اَلْعِفْرُ [el-ʹifr] (ʹayn’ın kesriyle) ve
اَلْعِفْرِيَةُ [el-ʹifriyet] (شِرْذِمَةٌ [şiržimet] vezninde) ve
اَلْعِفْرِيتُ [el-ʹifrît] (كِبْرِيتٌ [kibrît] vezninde) ve
اَلْعِفِرُّ [el-ʹifirr] (طِمِرٌّ [ṯimirr] vezninde) ve
اَلْعِفِرِّيُّ [el-ʹifirriyy] (yâ-yı müşeddede ile) ve
اَلْعُفَرْنِيَةُ [el-ʹuferniyet] (قُذَعْمِلَةٌ [ḵužaʹmilet] vezninde) ve
اَلْعُفَارِيَةُ [el-ʹufâriyet] (عُلاَبِطَةٌ [ʹulâbiṯat] vezninde) Nihâyet derecede habîs ve şirrîr ve siyeh-kâre denir; yukâlu: رَجُلٌ عِفْرٌ وَعِفْرِيَةٌ وَعِفْرِيتٌ وَعِفِرٌّ وَعِفِرِّيٌّ وَعُفَرْنِيَةٌ وَعُفَارِيَةٌ أَيْ خَبِيثٌ مُنْكَرٌ Ve
عِفْرِيتٌ [ʹifrît] ve
عِفْرِينٌ [ʹifrîn] (nûn’la عِفْرِيتٌ [ʹifrît] vezninde ve baʹzen عِفِرِّينٌ [ʹifirrîn] dahi derler ʹayn’ın ve fâ’nın kesri ve râ’nın teşdîdiyle) Şol adama denir ki dühâttan olup umûr ve mesâlihte nâfiz ve kâr-güzâr ve bilâ-fütûr ve pehlivân gibi cidd ve ikdâm sâhibi ola, o makûleye cellâd-ı umûr taʹbîr olunur; yukâlu: رَجُلٌ عِفْرِيتٌ وَعِفْرِينٌ وَعِفِرِّينٌ أَيْ نَافِذٌ فِي الْأَمْرِ مُبَالِغٌ فِيهِ مَعَ دَهَاءٍ Mü΄ennesinde عِفْرِيتَةٌ [ʹifrîtet] denir.

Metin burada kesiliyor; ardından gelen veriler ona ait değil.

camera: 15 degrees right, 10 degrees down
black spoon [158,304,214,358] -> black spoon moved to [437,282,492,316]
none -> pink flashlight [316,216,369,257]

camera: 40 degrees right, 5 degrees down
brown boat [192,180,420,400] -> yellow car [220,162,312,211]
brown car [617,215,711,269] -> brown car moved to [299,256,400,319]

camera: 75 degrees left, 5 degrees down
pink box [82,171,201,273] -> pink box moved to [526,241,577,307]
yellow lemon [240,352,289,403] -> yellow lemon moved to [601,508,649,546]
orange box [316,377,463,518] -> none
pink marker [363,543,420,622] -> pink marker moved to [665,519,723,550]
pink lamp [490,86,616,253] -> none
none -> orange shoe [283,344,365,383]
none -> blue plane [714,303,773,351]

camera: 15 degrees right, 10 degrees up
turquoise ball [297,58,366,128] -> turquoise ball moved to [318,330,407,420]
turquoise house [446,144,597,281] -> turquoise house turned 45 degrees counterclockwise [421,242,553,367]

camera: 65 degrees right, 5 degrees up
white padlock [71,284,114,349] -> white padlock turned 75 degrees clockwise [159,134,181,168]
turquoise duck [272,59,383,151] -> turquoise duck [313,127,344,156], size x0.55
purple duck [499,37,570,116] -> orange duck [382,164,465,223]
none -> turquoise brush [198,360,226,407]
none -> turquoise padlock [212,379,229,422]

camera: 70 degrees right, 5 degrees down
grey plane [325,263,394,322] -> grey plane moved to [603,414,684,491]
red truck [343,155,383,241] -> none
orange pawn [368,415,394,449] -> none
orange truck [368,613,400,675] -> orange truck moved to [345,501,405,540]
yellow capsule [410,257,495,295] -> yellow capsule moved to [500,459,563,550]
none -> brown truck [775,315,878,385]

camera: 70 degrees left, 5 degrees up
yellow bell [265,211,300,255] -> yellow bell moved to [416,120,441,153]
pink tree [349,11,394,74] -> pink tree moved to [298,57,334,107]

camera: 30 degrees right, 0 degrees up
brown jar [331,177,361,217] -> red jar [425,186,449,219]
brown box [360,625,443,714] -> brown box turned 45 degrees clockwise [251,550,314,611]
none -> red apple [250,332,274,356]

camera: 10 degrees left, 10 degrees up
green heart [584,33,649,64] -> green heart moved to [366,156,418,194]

Ve
عِفْرٌ [ʹifr] ve
عِفْرِيَةٌ [ʹifriyet] ve
عُفَارِيَةٌ [ʹufâriyet] ve
عَفَرْنَى [ʹafernâ] ( فَعَلْنَى[faʹalnâ] vezninde ki سَفَرْجَلٌ [sefercel] kelimesine mülhaktır) Tünd ve şedîd arslana vasf olur, şîr-i derende maʹnâsına; yukâlu: أَسَدٌ عِفْرُ وَعِفْرِيَةٌ وَعِفْرِيتٌ وَعُفَارِيَةٌ وَعَفَرْنَى أَيْ شَدِيدٌ Türkîde ona kağan arslan taʹbîr olunur. Ve yukâlu: لَبُؤَةٌ عَفَرْنَاةٌ فِي مُؤَنَّثِهِ [Ve] لَبُؤَةٌ [lebu΄et] dişi arslana denir.